Because vasectomies remain a taboo topic, many harmful myths surround the procedure. These myths create unnecessary fear and anxiety. In reality, vasectomies are nothing to fear and can lead to several benefits. Below, we will list and debunk four common misconceptions regarding the procedure.
Myth 1: Vasectomies Are Excruciatingly Painful
Most men assume that vasectomies are painful because it typically requires a scalpel. However, the procedure is generally painless because the location is numbed with an anesthetic injection. You might feel a slight pinch when given the shot, but other than that, you’ve nothing to fear. You’ll also be pleased to learn that the procedure is typically quick and easy. Averaging between 10-30 minutes, the process is shorter than the typical TV program.

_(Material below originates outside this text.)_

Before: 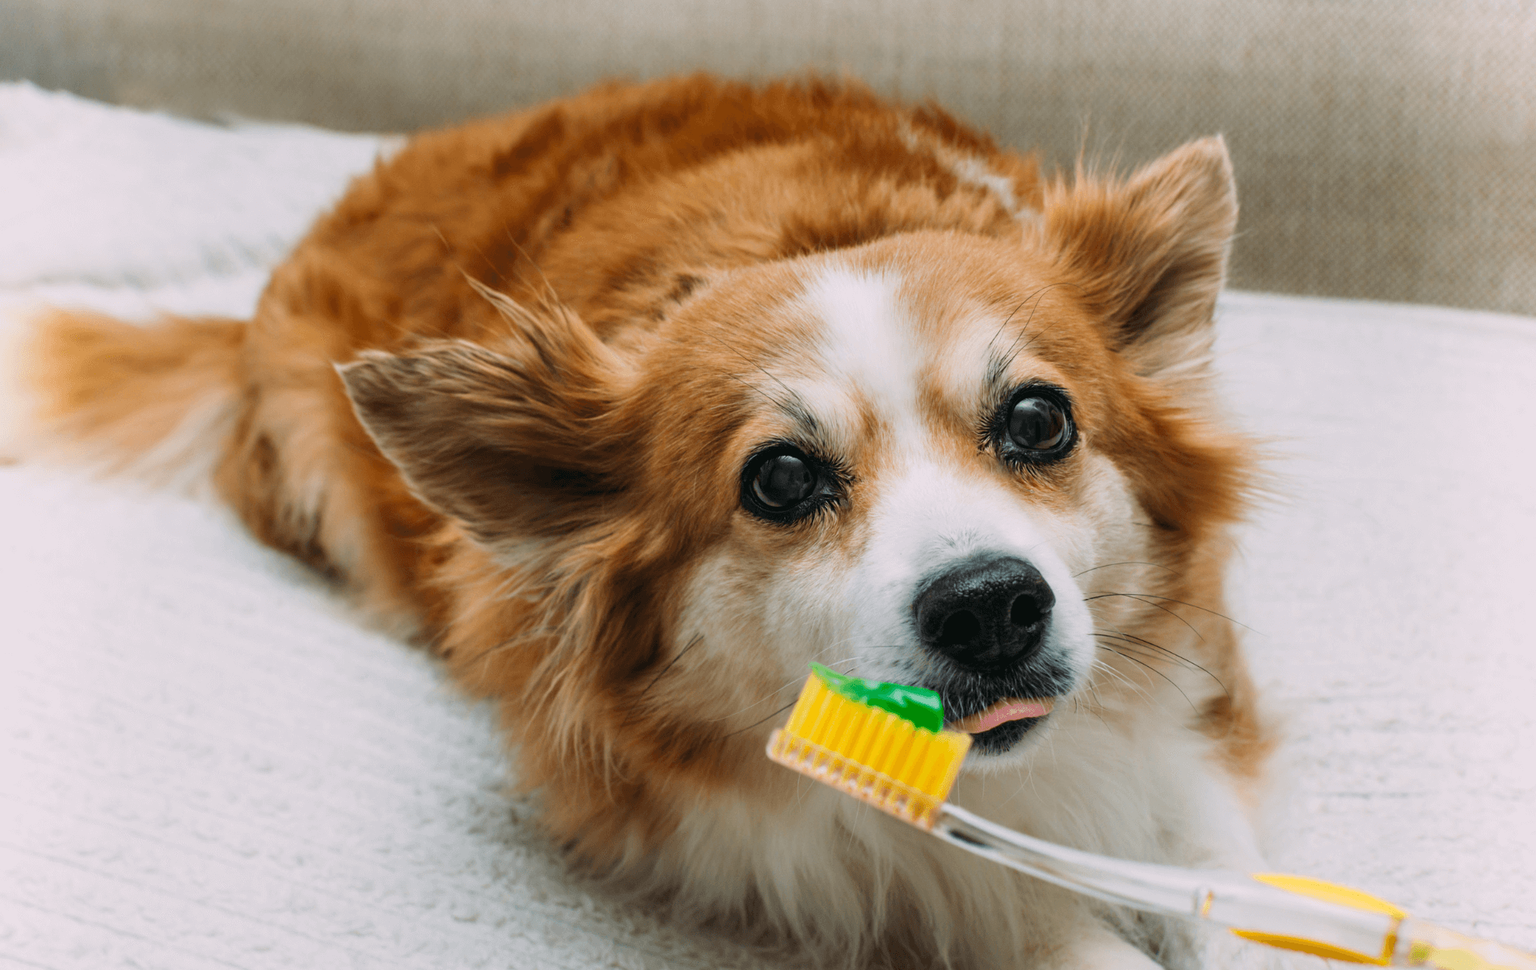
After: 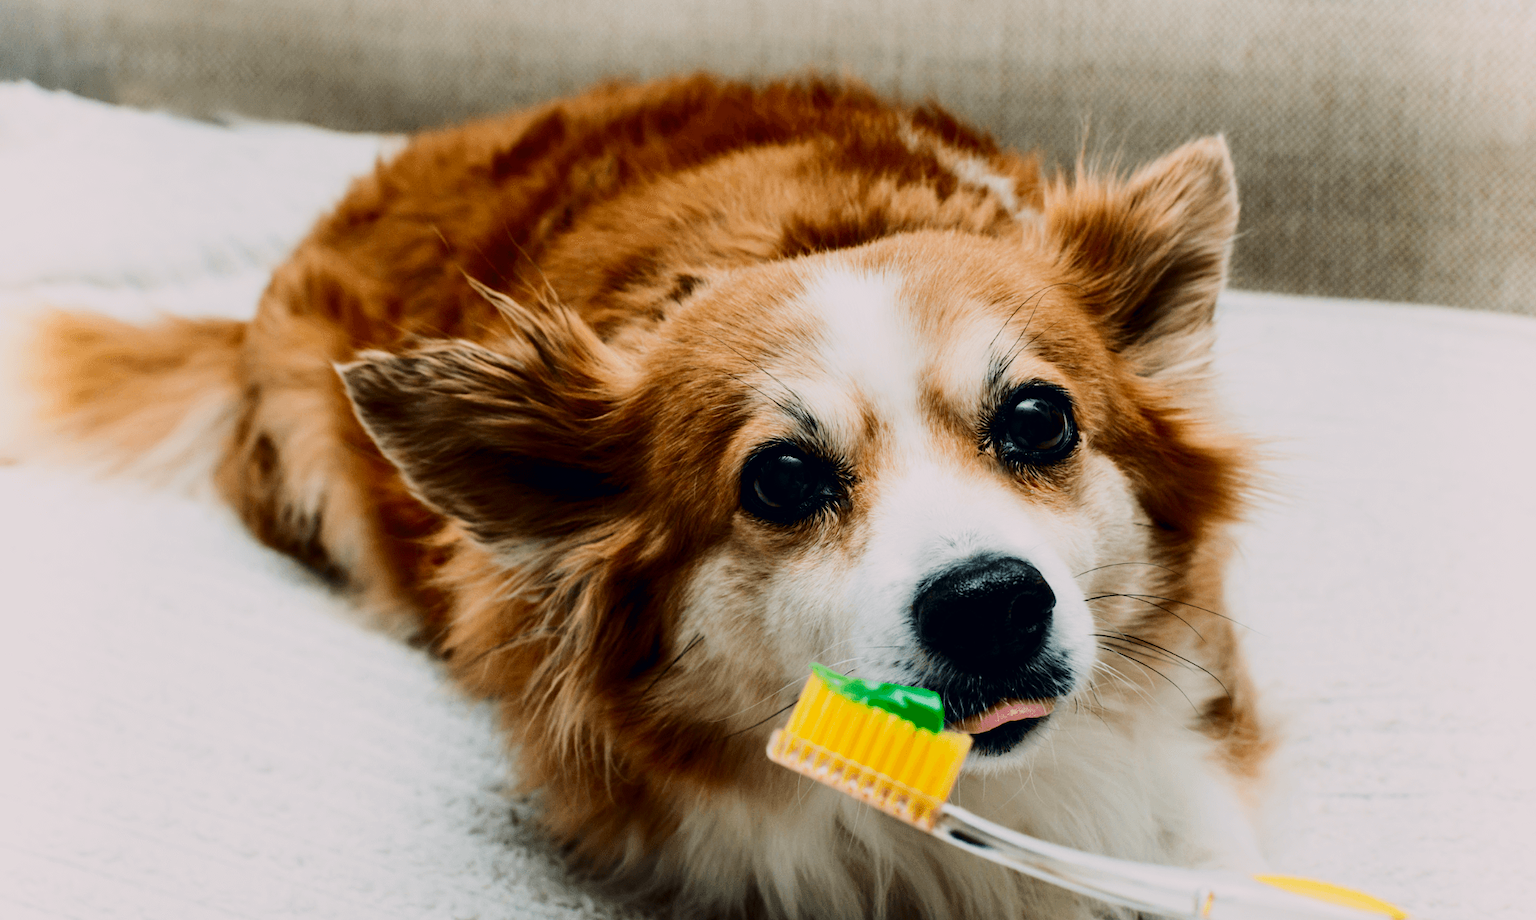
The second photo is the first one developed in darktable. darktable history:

Still a little nervous about the idea of a scalpel near your manhood? Consider getting a no-scalpel vasectomy. Many men opt for a no-scalpel vasectomy because the recovery time is much quicker, and the technique is less invasive. Additionally, there are lower chances of complications or infections and less bleeding.
Myth 2: Expect Less Romance in the Bedroom After the Procedure
What bothers some men more than pain is less pleasure in the bedroom. However, men with vasectomies still enjoy great sex with their partners. A vasectomy will not interfere with your love life, and you’ll still be able to enjoy intercourse. You’ll still be able to maintain an erection, ejaculate, and have the same level of libido that you did beforehand. A vasectomy will not affect your testosterone levels, so your desire for sex won’t change. You might even enjoy sex more freely after getting a vasectomy because you’ll no longer have to worry about accidental pregnancy.
Myth 3: You Can’t Reverse a Vasectomy
While vasectomies are usually seen as permanent, it isn’t impossible to get one reversed. Some men decide to reverse their vasectomies when they change their minds about fathering children. The surgeon will simply reconnect the paths for sperm to enter the semen again, allowing you to impregnate your partner.
Although a vasectomy can be reversed, the likelihood of you being able to father children again will depend on various factors, such as:
- You usually have a better chance of having children after a vasectomy reversal when you are younger.
- Certain medications can make it harder to conceive children. Check with your medical provider to find out if your medications could affect your chances of having children and what alternatives are on the market.
- The longer you’ve had a vasectomy, the more difficult it could be for you to father a child. Don’t lose hope, though, because studies show that it’s still possible to have children even after 15 years of having a vasectomy.
- Preexisting Health Conditions
- Your overall health is also vital in determining your ability to have children after a vasectomy reversal. Preexisting conditions like heart disease, cancer, diabetes, or high blood pressure could affect your chances of conception.
Myth 4: You Can Have Sex Immediately After the Procedure Without Fear of Pregnancy
This is false. You must be careful right after the procedure because there may still be some sperm located in your semen. If you do end up having sex, use a condom or another form of contraception to prevent unexpected pregnancy. You may need follow-up doctor exams to ensure your semen no longer contains sperm. Once the doctor tells you that there are no more traces of sperm in your semen, you’ll be able to stop using contraceptives to prevent accidental pregnancies.
Hopefully, these facts have aided you and your partner in deciding whether a vasectomy is right for you. While it’s a huge life step, this procedure could help alleviate the anxiety surrounding unplanned pregnancy. If you’re still on the fence, talk to other men about their own experiences with the process. They’ll be able to tell you first-hand about their views on the subject and give you support.